§ Selected excerpt:
> Albanian allies.
>
> The Serb church has issued its own list of destroyed or partly
> demolished buildings. Between 13 June - when Nato troops entered
> Kosovo - and 20 October, they say, 74 churches have been turned to
> dust or burnt or vandalised. The 15th-century monastery of the Holy
> Trinity above Musutiste, begun in 1465, has been levelled with
> explosives. The monastery of the Archangel near Vitina, built in the
> 14th century, has been looted and burnt. So has the church of the
> Archangels in Gornje Nerodimlje. And the church of St Paraskeva, near
> Pec. And the church of St Nicholas in Prekoruplje - razed and its
> nine 16th-century icons lost, including that of the apostle Thomas.

§ Stored entries:
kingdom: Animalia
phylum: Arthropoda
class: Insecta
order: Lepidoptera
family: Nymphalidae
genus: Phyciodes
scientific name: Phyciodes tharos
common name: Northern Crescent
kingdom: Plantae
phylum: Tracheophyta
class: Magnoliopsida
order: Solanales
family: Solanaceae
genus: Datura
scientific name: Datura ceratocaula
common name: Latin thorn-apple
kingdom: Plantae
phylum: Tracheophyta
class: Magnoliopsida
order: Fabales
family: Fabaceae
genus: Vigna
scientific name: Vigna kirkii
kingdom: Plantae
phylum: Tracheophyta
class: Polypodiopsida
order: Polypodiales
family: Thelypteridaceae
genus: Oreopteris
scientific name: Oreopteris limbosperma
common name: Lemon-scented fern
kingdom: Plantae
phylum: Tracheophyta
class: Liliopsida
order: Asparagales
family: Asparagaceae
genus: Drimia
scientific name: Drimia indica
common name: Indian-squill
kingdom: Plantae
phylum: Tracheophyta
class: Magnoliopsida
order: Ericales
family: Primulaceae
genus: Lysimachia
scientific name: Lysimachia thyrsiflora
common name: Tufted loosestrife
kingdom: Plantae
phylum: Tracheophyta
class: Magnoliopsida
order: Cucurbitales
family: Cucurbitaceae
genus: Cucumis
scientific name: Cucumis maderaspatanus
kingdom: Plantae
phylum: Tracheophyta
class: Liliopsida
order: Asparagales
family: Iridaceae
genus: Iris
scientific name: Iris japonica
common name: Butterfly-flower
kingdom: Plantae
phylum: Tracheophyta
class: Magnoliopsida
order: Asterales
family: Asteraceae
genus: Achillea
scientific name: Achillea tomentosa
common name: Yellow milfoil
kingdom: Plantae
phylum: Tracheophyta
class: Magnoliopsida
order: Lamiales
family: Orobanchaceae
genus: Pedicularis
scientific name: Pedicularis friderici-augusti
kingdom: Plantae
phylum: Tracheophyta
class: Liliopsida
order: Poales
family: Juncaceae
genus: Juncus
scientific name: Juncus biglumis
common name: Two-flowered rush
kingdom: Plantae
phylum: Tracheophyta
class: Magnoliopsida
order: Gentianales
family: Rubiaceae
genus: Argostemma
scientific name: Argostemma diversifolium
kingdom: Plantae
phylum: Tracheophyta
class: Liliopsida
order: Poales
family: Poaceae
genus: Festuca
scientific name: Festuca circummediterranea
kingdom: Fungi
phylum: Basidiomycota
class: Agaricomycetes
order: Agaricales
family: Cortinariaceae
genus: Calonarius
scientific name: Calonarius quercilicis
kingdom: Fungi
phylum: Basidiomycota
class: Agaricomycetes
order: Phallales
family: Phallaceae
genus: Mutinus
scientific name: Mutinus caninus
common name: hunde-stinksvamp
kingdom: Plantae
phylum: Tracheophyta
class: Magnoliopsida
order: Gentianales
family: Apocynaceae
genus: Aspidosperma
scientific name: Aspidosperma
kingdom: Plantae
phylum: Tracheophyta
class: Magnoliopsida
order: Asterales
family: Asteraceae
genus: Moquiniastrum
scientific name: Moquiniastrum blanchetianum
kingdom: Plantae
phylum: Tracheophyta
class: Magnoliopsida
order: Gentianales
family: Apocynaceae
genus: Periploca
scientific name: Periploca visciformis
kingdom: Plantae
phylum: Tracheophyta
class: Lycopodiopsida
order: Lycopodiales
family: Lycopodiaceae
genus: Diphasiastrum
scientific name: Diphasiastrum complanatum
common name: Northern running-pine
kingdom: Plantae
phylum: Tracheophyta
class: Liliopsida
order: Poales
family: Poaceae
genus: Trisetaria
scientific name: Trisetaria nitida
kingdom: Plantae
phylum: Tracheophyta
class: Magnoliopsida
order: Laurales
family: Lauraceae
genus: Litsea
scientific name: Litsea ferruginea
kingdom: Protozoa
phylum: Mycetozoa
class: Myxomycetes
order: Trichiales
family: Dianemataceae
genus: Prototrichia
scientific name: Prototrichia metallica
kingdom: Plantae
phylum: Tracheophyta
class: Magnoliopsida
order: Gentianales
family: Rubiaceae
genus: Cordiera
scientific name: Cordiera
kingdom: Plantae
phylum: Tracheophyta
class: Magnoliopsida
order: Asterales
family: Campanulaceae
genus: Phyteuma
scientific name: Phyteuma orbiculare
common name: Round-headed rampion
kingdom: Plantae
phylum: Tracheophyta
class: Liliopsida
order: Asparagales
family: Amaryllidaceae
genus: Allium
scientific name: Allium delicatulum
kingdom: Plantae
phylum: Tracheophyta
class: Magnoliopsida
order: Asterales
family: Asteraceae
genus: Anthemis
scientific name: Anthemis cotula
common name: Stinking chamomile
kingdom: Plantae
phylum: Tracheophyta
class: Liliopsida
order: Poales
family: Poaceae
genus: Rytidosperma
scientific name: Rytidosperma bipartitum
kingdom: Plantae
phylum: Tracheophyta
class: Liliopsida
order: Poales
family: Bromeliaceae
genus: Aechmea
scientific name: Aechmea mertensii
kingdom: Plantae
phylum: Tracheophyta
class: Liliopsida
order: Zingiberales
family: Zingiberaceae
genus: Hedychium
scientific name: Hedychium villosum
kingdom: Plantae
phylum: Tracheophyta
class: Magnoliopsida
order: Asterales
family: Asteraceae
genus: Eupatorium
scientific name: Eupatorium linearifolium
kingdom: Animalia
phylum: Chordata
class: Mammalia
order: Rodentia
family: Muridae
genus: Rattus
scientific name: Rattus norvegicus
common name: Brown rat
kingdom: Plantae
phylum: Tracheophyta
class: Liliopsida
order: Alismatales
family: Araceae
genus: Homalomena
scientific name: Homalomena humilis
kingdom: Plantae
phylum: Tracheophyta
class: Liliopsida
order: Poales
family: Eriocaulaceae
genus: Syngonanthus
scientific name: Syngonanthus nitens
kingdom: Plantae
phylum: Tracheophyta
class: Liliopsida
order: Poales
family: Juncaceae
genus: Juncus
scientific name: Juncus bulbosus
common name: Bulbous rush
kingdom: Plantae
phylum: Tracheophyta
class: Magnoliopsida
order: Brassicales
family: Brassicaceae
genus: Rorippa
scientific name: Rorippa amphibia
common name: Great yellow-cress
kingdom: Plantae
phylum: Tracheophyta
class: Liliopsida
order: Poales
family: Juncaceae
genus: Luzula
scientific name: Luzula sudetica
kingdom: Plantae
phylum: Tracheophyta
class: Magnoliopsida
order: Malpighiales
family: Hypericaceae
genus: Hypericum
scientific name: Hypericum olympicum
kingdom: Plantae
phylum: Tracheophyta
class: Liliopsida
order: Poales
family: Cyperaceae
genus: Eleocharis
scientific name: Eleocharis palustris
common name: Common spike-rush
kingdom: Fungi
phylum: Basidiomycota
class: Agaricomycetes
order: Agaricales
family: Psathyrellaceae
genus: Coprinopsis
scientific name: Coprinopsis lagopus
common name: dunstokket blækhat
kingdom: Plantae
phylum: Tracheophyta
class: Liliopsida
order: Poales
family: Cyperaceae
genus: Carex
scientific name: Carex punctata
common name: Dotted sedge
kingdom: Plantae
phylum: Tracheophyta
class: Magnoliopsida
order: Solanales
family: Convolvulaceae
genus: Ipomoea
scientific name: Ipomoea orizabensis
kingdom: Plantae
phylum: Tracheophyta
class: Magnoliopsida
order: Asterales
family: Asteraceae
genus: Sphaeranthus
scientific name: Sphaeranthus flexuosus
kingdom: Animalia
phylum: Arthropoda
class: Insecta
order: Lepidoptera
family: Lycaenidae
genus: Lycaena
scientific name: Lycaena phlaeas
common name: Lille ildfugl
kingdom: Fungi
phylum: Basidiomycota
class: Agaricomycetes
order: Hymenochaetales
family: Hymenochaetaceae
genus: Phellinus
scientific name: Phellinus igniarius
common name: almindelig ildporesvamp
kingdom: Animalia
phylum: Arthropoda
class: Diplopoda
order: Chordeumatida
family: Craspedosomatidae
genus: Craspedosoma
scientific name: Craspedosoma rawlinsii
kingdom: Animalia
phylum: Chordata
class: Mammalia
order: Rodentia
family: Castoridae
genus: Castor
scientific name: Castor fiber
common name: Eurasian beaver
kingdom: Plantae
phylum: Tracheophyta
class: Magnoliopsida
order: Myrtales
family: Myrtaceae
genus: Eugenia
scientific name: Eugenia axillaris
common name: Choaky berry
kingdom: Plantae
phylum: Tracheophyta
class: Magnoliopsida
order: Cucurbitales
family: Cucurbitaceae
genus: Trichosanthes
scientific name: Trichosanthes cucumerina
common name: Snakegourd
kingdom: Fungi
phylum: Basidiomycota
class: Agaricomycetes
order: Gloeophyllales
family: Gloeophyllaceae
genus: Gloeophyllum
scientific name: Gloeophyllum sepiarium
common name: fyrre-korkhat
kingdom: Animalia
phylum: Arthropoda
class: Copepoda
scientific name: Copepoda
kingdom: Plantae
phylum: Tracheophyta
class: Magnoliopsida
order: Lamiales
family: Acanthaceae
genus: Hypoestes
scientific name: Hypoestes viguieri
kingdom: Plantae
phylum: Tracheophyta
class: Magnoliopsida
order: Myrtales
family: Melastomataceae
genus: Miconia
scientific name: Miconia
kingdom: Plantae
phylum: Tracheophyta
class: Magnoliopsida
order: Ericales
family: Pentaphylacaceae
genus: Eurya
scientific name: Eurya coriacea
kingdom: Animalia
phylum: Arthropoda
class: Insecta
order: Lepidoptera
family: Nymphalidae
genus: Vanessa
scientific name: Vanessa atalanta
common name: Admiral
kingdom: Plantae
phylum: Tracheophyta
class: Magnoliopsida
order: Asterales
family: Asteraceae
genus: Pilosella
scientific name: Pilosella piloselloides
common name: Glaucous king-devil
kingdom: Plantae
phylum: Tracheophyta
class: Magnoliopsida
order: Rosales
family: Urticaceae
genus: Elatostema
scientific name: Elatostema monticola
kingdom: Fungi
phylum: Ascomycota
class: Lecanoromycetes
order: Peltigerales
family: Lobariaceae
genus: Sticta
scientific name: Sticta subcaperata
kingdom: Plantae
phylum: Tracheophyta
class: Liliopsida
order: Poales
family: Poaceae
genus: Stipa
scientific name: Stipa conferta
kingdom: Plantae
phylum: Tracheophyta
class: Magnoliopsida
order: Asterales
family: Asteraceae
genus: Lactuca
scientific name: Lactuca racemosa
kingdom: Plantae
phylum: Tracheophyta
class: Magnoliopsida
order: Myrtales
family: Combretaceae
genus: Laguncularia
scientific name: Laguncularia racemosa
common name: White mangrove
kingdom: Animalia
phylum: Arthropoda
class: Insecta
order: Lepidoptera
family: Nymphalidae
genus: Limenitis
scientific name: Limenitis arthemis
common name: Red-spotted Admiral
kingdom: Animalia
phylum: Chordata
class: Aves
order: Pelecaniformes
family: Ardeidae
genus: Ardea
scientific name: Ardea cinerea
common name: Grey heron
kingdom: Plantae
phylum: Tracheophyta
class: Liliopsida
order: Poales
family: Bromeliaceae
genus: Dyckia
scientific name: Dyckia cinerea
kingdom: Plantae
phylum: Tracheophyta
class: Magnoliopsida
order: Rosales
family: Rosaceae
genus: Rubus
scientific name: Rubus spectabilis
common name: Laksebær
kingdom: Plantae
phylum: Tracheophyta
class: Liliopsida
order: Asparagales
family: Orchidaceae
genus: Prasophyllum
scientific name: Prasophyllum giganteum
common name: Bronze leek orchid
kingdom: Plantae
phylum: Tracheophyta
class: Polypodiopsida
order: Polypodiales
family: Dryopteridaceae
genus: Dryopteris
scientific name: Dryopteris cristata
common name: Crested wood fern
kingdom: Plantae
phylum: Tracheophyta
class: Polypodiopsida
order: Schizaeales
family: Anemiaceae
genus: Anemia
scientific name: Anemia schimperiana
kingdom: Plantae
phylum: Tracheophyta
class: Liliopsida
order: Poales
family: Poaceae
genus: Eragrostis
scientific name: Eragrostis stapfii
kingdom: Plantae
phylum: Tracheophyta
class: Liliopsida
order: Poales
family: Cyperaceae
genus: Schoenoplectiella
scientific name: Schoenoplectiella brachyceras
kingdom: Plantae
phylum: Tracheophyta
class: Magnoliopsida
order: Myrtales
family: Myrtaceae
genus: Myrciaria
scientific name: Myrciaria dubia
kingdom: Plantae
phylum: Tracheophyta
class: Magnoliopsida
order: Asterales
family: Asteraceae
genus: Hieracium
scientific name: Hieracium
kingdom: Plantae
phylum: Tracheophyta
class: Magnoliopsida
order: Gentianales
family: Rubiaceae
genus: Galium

§ Exercise instructions:
[a] In the excerpt on Kosovo churches, what happened to the monastery of the Holy Trinity above Musutiste?
[b] Continue the excerpt about the Serb church's list of damaged churches in Kosovo, picking up right after its final sentence.

§ Expected results:
[a] It was levelled with explosives.

[b]
>
> The rubble of Orthodox churches across Kosovo stands as a monument to
> Kosovo Albanian vandalism and to Nato's indifference or - at the
> least - incompetence. After declaring that Kosovo must remain a
> "multi-ethnic society", 40,000 troops from K-For cannot, it seems,
> look after its historical heritage against the violence of those whom
> its spokesmen treated as allies in the war against Yugoslavia's
> President, Slobodan Milosevic, only five months ago.
>
> True, K-For soldiers are now billeted beside Orthodox and Catholic
> churches across the province. Floodlights haunt the sepulchres of
> ancient keeps, and in the Serb town of Gracanica, Swedish troops
> order Kosovo Albanians to strip off the least offensive bumper
> sticker advocating independence for the province. Two soldiers from
> north of Stockholm guard the entrance to Kosovo's most famous
> monastery.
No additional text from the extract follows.